Section 36 directs the FAA to “establish a research and development program to improve the cybersecurity of civil aircraft and the national airspace system” {§36(a)}. There is no specific guidance as to what that plan should include beyond mandating that a study of the topic be conducted by the National Academies. A report to Congress is required in 18 months.

Moving Forward

Knight and his two co-sponsors {Rep. Smith (R,TX) and Rep. Babin (R,TX)} are members of the House Science, Space, and Technology Committee, one of the two committees to which this bill was assigned for consideration. Babin is also a member of the House Transportation and Infrastructure Committee, the other committee.

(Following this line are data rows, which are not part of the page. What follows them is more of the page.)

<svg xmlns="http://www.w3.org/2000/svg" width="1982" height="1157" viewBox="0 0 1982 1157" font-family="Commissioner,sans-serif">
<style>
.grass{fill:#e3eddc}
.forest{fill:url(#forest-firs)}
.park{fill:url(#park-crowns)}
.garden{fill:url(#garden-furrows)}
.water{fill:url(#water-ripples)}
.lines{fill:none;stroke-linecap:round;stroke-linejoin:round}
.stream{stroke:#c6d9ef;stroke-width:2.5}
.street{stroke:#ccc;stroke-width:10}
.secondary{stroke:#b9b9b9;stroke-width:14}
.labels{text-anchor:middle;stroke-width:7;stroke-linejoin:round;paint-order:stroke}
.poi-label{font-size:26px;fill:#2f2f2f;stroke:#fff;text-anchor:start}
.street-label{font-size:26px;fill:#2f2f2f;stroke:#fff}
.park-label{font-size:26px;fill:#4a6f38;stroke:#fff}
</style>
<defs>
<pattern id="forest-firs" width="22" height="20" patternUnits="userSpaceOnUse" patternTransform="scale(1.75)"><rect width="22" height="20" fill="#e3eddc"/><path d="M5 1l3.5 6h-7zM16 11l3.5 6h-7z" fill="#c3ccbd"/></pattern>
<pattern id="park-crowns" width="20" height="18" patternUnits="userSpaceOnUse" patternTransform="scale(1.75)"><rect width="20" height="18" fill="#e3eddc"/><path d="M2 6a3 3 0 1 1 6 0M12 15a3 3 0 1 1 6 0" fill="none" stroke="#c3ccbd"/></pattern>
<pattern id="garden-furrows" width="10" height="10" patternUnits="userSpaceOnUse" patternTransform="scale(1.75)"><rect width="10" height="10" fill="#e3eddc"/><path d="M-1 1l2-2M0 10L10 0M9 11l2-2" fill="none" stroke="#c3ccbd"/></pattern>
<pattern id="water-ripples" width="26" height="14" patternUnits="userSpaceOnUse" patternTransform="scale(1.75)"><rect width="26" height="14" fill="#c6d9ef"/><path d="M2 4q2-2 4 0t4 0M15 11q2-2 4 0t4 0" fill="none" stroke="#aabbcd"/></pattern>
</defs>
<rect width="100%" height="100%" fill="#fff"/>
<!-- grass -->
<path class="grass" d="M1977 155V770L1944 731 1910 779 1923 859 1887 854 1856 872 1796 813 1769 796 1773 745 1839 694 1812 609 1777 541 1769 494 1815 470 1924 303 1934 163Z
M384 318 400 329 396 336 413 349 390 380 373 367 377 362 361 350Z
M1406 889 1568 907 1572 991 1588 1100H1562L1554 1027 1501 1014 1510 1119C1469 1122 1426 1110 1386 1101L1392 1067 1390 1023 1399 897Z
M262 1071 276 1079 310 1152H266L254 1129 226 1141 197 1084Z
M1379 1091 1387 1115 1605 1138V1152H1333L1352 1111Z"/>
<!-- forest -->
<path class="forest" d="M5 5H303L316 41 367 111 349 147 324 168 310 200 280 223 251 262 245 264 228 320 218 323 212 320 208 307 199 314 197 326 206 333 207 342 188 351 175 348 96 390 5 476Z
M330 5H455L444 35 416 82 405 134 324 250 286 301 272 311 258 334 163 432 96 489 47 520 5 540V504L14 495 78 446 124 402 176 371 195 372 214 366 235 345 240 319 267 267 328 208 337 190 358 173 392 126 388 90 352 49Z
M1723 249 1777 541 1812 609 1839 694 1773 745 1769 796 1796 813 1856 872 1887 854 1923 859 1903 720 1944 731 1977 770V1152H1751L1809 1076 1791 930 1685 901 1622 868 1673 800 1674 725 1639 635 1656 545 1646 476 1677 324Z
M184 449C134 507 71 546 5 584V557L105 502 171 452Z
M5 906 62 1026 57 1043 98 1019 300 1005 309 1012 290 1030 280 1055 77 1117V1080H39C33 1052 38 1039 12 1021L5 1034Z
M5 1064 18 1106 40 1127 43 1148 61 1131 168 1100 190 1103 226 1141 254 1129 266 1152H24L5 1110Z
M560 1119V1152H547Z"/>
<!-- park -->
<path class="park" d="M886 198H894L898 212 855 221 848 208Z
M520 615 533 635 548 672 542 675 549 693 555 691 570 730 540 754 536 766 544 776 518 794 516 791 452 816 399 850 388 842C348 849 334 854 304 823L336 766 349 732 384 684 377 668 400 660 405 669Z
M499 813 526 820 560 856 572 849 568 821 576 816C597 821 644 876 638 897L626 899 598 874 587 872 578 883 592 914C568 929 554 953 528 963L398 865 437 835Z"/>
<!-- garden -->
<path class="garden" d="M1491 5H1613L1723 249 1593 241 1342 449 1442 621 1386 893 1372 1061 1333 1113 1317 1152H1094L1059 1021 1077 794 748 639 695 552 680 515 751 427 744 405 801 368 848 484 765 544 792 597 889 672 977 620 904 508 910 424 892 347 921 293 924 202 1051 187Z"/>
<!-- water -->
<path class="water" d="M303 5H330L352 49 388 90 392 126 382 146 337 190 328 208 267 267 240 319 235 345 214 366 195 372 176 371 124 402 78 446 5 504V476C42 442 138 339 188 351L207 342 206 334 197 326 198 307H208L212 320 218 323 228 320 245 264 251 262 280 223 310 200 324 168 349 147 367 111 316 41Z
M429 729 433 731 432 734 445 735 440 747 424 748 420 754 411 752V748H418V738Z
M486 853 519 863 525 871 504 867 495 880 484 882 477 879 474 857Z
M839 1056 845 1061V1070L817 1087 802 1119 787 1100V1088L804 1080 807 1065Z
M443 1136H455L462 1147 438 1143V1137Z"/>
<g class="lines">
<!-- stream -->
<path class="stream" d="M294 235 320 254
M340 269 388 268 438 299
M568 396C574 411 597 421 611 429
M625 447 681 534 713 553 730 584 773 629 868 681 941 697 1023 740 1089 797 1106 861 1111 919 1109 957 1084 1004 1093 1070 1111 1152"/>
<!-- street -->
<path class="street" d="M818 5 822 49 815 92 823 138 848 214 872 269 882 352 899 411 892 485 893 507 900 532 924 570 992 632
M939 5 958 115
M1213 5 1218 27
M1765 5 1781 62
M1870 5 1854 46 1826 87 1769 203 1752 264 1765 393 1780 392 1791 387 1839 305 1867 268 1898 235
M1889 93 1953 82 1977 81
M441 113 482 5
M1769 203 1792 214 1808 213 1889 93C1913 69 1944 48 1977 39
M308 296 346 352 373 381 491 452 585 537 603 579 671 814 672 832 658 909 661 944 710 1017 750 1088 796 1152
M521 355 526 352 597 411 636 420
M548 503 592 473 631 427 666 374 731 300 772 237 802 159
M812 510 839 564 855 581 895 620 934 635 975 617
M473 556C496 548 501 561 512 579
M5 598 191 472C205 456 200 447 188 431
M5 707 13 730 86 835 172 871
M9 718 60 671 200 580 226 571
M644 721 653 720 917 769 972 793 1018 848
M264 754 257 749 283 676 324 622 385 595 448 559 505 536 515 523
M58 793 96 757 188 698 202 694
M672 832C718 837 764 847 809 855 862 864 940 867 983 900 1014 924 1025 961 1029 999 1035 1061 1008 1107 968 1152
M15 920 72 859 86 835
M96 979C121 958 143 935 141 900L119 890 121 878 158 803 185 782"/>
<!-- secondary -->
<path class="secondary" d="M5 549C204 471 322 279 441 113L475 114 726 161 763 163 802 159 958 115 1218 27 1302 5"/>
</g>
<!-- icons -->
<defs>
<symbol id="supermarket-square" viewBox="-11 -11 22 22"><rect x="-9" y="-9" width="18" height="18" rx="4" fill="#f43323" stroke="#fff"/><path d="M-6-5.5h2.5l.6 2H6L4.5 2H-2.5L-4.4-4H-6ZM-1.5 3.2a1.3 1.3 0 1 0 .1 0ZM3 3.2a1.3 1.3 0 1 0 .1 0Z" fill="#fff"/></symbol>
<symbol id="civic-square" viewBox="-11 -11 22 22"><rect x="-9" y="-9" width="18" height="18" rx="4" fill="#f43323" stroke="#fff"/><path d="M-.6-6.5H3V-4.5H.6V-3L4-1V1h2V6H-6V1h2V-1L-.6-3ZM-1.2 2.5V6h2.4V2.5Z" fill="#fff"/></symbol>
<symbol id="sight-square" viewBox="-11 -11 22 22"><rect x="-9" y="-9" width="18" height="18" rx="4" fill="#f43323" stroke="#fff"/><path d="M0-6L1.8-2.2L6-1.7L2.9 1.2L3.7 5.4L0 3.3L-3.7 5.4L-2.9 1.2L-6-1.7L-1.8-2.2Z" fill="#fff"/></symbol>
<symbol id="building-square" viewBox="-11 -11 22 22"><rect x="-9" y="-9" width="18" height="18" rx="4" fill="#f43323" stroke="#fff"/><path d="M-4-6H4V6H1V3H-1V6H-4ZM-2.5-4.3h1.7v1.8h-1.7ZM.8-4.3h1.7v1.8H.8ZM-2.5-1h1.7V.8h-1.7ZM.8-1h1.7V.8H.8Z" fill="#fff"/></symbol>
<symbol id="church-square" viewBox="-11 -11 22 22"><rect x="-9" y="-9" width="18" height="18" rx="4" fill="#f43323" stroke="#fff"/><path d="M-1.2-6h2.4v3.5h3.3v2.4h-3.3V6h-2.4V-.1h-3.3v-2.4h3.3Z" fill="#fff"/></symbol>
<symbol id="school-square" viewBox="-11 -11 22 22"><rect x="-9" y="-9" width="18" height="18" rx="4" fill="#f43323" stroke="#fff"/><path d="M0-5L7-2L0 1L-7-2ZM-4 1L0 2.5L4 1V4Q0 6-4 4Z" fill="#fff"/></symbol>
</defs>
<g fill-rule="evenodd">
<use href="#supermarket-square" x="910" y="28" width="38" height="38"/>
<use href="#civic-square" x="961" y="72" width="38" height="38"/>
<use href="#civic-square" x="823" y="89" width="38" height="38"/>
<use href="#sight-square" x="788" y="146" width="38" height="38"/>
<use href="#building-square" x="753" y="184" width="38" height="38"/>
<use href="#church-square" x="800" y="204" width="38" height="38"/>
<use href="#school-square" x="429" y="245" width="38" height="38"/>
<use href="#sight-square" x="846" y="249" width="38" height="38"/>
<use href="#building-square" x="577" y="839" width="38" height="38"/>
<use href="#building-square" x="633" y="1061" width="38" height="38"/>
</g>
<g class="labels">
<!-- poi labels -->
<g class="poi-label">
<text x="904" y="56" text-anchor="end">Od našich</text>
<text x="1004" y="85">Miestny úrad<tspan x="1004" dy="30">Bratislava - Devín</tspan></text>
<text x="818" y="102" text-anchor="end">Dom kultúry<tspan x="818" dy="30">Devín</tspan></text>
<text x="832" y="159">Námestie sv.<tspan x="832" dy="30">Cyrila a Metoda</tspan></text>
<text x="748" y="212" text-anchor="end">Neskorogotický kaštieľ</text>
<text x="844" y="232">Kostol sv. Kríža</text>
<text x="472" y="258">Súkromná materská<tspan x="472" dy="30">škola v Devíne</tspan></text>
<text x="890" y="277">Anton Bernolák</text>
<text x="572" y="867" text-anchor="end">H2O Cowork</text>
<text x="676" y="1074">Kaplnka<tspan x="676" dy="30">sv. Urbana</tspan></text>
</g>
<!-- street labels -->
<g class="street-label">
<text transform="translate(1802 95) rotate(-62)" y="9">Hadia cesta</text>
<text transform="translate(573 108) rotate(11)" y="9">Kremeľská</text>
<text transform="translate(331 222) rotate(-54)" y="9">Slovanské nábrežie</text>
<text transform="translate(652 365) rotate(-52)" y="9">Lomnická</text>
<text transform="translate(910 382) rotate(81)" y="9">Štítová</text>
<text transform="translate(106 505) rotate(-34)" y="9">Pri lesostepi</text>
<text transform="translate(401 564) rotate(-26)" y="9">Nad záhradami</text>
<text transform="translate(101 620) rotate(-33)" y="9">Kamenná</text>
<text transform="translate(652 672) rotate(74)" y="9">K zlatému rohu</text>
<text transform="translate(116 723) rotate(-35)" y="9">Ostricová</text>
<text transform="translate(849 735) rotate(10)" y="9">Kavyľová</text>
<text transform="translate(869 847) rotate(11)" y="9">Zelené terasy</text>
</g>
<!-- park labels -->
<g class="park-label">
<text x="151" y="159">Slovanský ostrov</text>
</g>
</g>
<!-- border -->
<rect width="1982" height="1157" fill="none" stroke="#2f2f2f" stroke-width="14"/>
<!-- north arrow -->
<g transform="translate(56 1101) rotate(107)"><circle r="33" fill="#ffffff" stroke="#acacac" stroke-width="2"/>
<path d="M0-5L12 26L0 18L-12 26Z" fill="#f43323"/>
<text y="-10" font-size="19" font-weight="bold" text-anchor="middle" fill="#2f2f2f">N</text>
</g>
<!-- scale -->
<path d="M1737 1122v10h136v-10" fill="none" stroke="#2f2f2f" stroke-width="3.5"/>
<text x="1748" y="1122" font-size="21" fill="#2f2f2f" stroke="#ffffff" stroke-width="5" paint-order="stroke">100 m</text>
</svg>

This means that both committees could actually consider this bill. With Chairman Smith as a cosponsor, it will almost certainly be considered in the Science, Space and Technology Committee.

There are no monies authorized to be spent by this bill and there are no provisions (mainly due to the lack of specificity in the requirements) that would draw the specific ire of anyone, so there should be no organized opposition to the bill. I suspect that it will be recommended for adoption by the Space, Science and Technology Committee and if it makes it to the floor of the House for consideration (probably under the suspension of the rules procedures) it will pass with substantial bipartisan support.


It is strange that the cybersecurity of avionics control systems is never mentioned in this bill. The provisions of §32 and §36 are clearly intended to address the issue, but they never directly say that. I suspect that this is done so as not to raise the specific objection from aircraft vendors (and their avionics system suppliers) that no one has ever demonstrated a vulnerability of those control systems. The weasel wording allows those concerned to ignore the specific provisions and thus not oppose the entire bill. This is politics.

Friday, July 21, 2017

HR 3191 Introduced – Russia Cybersecurity

Last week Rep. Boyle (D,PA) introduced HR 3191, the No Cyber Cooperation with Russia Act. The bill would disallow the expenditure of any federal funds for any joint US – Russian cybersecurity initiative. This is a response to the announcement by President Trump after he returned from the G20 Summit that he and Putin had discussed forming a joint cyber-security unit to protect against election hacking.

Section 2 of the bill says simply:

“No Federal funds may be used to establish, support, or otherwise promote, directly or indirectly, the formation of[,] or any United States participation in[,] a joint cybersecurity initiative involving the Government of Russia or any entity operating under the direction of the Government of Russia.”

There are no qualifying definitions or explanations.

Moving Forward

Boyle is a rather junior member of the House Foreign Affairs Committee to which this bill was assigned for consideration. Three of his 13 Democratic cosponsors are also members of that Committee. In normal circumstances, this could provide for the possibility of the bill being considered in Committee. In this case, party membership probably trumps committee membership, so there is very little possibility of this bill being considered in Committee.


Even assuming that this is not a completely knee-jerk reaction to a “policy” announcement by Trump (as we frequently saw from Republicans during the Obama Administration) and that there are legitimate reasons to object to the specific policy proposal, the blunt wording of this proposal contains the seeds of many potential unintended consequences.

For example, if Interpol formed a task-force to take down criminal gangs operating botnets, and that unit included police from Russia (where at least some of these botnet operations are headquartered) then this bill would prohibit US participation in the effort. I highly doubt that that is what the crafters intended.

I suspect, however, that this bill (and the two others, HR 3259 and S 1544, that have not yet been printed by the GPO) was written to provide Democrats the opportunity to proclaim that they have introduced legislation opposing Trumps inopportune proposal. Even if the bill were to somehow be considered and approved by the House and Senate, it would certainly be vetoed by the President, if the unit had been a serious policy proposal in the first place (and that is an open question since the unit was proposed in a TWEET®).